Visando a autonomia do aluno na construção de seu aprendizado, as aulas acontecem em grandes salões com média de 100 deles da mesma série, divididos em grupos. Vale lembrar que, no modelo tradicional, as classes eram separadas por paredes, estas que foram derrubadas para oferecer uma área maior à integração. Nesse espaço, os alunos estudam em grupos de no máximo 4 pessoas, cada qual exercendo, na ordem que desejarem, seu roteiro de estudos entregue, em média, a cada mês pelo professor da disciplina, após uma orientação específica. Caso tenham alguma dúvida que não foi sanada com o material disponível (livro ou internet), conversam sobre ela primeiramente no próprio grupo. Se ainda continuarem sem resposta, levantam a mão e um dos professores presentes – normalmente 3 por salão – aproxima-se para ajudá-los. Com isso, os professores também aprendem a trabalhar em equipe, quebrando seu isolamento, pois precisam saber o que os colegas estão trabalhando em seus roteiros, já que o professor daquela matéria que o aluno decide estudar poderá estar em outra aula.

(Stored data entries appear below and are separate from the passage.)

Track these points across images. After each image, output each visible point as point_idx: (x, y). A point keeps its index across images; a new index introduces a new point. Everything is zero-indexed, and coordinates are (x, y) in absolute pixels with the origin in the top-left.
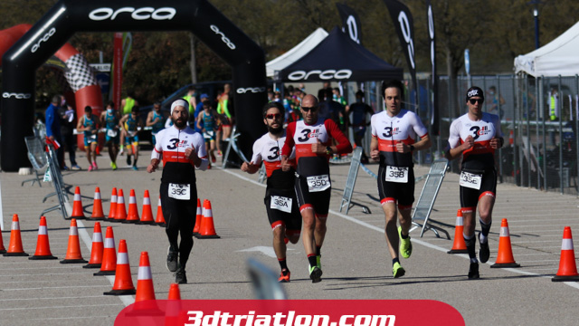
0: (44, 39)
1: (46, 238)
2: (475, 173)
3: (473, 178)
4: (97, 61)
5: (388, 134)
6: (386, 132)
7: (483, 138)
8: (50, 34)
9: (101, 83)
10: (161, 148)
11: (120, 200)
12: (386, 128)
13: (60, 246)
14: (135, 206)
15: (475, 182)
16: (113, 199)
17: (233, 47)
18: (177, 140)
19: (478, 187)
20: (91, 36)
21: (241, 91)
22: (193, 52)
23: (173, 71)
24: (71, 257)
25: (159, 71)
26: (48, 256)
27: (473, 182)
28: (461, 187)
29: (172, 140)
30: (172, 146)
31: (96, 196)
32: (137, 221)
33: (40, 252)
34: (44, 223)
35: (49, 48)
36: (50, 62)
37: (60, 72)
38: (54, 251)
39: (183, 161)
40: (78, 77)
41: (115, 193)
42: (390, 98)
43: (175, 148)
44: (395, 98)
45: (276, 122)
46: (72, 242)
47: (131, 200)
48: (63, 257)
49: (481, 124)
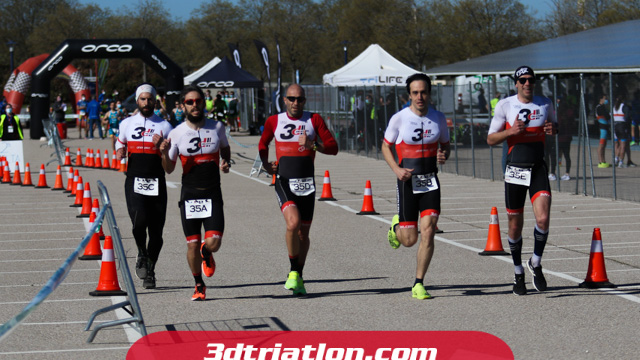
0: (56, 63)
1: (44, 176)
2: (523, 167)
3: (521, 173)
4: (88, 75)
5: (418, 137)
7: (534, 123)
8: (59, 60)
9: (91, 89)
10: (125, 139)
11: (91, 156)
13: (52, 181)
14: (99, 159)
15: (524, 177)
16: (88, 155)
17: (165, 68)
18: (143, 129)
19: (527, 183)
20: (86, 61)
21: (169, 93)
22: (144, 71)
23: (134, 81)
24: (57, 187)
25: (126, 81)
26: (45, 186)
27: (521, 177)
28: (506, 183)
29: (137, 129)
30: (138, 135)
31: (78, 153)
32: (101, 167)
33: (41, 184)
34: (43, 167)
35: (59, 68)
36: (60, 76)
37: (66, 82)
38: (48, 184)
39: (150, 152)
40: (77, 85)
41: (89, 151)
42: (416, 93)
43: (140, 137)
44: (422, 92)
45: (197, 108)
46: (58, 179)
47: (98, 156)
48: (53, 187)
49: (532, 107)
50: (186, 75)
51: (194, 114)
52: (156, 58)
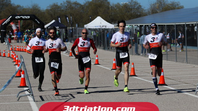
0: (8, 21)
1: (5, 54)
4: (17, 25)
5: (122, 40)
6: (121, 40)
7: (156, 42)
11: (18, 48)
12: (122, 38)
13: (7, 55)
14: (20, 49)
16: (17, 47)
17: (39, 23)
20: (16, 21)
22: (33, 24)
23: (30, 27)
25: (28, 27)
26: (5, 56)
29: (37, 42)
30: (37, 44)
31: (14, 47)
32: (21, 51)
34: (4, 51)
35: (9, 23)
36: (9, 25)
37: (11, 27)
40: (14, 28)
41: (17, 46)
42: (121, 27)
44: (123, 26)
45: (53, 35)
46: (9, 54)
47: (20, 48)
48: (7, 57)
49: (155, 36)
50: (45, 25)
51: (52, 37)
52: (36, 20)
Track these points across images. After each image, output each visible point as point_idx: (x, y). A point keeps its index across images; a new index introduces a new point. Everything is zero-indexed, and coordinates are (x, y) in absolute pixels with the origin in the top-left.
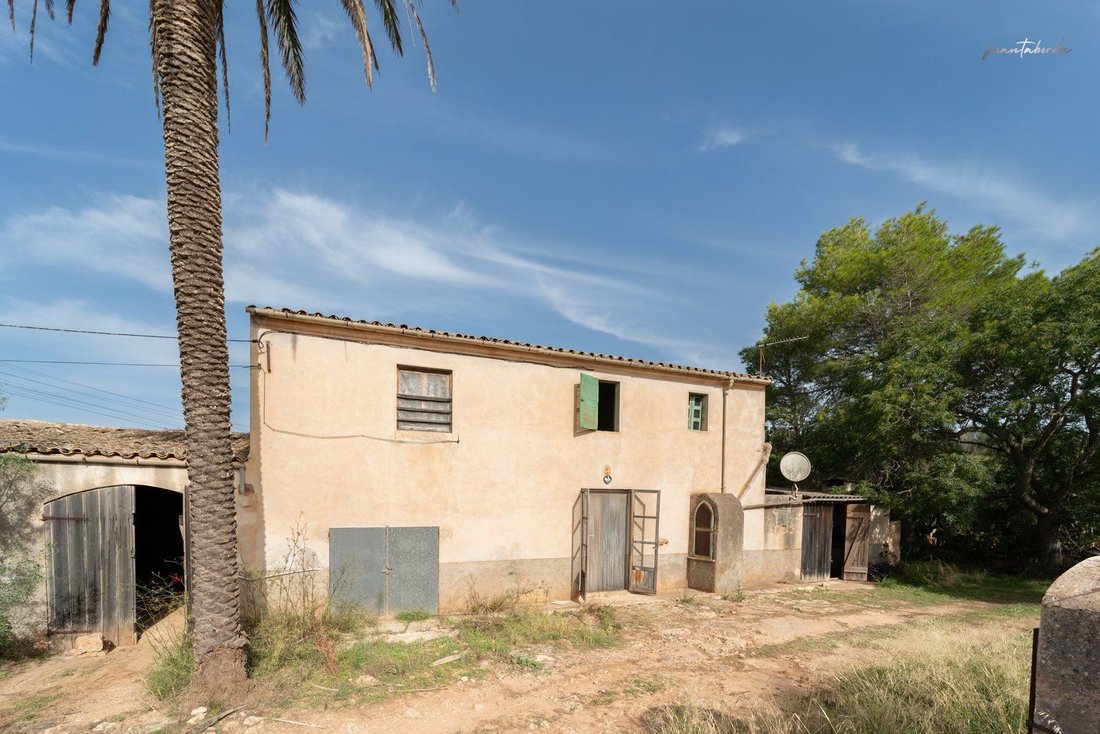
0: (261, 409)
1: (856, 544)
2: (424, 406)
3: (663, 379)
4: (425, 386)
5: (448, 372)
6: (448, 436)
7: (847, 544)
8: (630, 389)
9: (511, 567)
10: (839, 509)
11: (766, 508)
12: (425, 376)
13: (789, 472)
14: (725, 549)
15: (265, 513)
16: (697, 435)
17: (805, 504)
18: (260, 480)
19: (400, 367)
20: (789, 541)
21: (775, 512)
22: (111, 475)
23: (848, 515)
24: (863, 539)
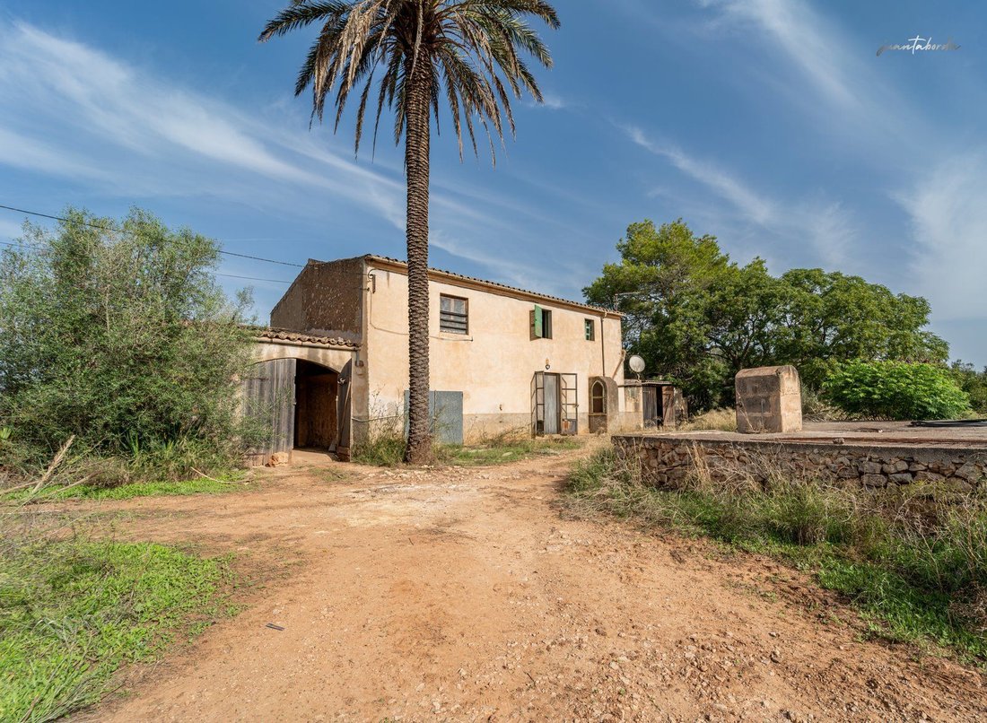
0: (369, 314)
1: (669, 409)
2: (452, 318)
3: (572, 310)
4: (452, 307)
5: (466, 299)
6: (466, 337)
7: (664, 409)
8: (557, 313)
9: (500, 418)
10: (659, 388)
11: (626, 387)
12: (453, 300)
13: (634, 367)
14: (611, 408)
15: (369, 379)
16: (589, 342)
17: (643, 386)
18: (367, 357)
19: (442, 295)
20: (636, 406)
21: (629, 390)
22: (283, 350)
23: (664, 393)
24: (672, 406)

Segundo Foucault, contrariando o modelo citado acima, os corpos dóceis são controlados por uma tática em ritmo coletivo e obrigatório, em que a disciplina impõe uma melhor relação entre corpo e gesto, para maior eficácia e rapidez. Neste caso, o tempo de uns deve ajustar-se ao tempo de outros, excluindo o caráter único de cada ser.
A Campos Salles busca tratar o aluno como um indivíduo que porta saber, por isso incentiva ações também fora da sala de aula que os preparem de fato para o mundo. É o caso da República dos Alunos, em que eles discutem os pormenores de como tudo funciona, resolvem conflitos, debatem assuntos de interesse de seus pares, escutam suas reivindicações e discutem como encaminhá-las. É uma educação democrática, na qual os estudantes participam e decidem sobre assuntos administrativos e regras gerais de funcionamento da escola, que compartilha com os alunos a responsabilidade de geri-la, empoderando-os.
Mas nem sempre foram flores. A comunidade de Heliópolis convivia com a violência bem de perto, chacinas, tráfico de drogas. O assassinato de uma aluna nas imediações da escola na saída da aula fez com que tudo começasse a mudar. O engajamento de todos (direção da escola, pais, professores, estudantes, associações, empresas e moradores) trouxe ao bairro a corresponsabilidade pela educação de suas crianças, fazendo nascer o projeto Bairro Educador.
O ambicioso projeto educacional da escola Campos Salles surge em um contexto de cinzas, para fazer renascer no pensamento de cada indivíduo a possibilidade de construção de seu próprio futuro, sua verdadeira descoberta.
Referências bibliográficas
FOUCAULT, M. Vigiar e punir: nascimento da prisão. Petrópolos: Editora Vozes, 1987.
FREIRE, P. Pedagogia do oprimido. Rio de Janeiro: Paz e Terra, 2005.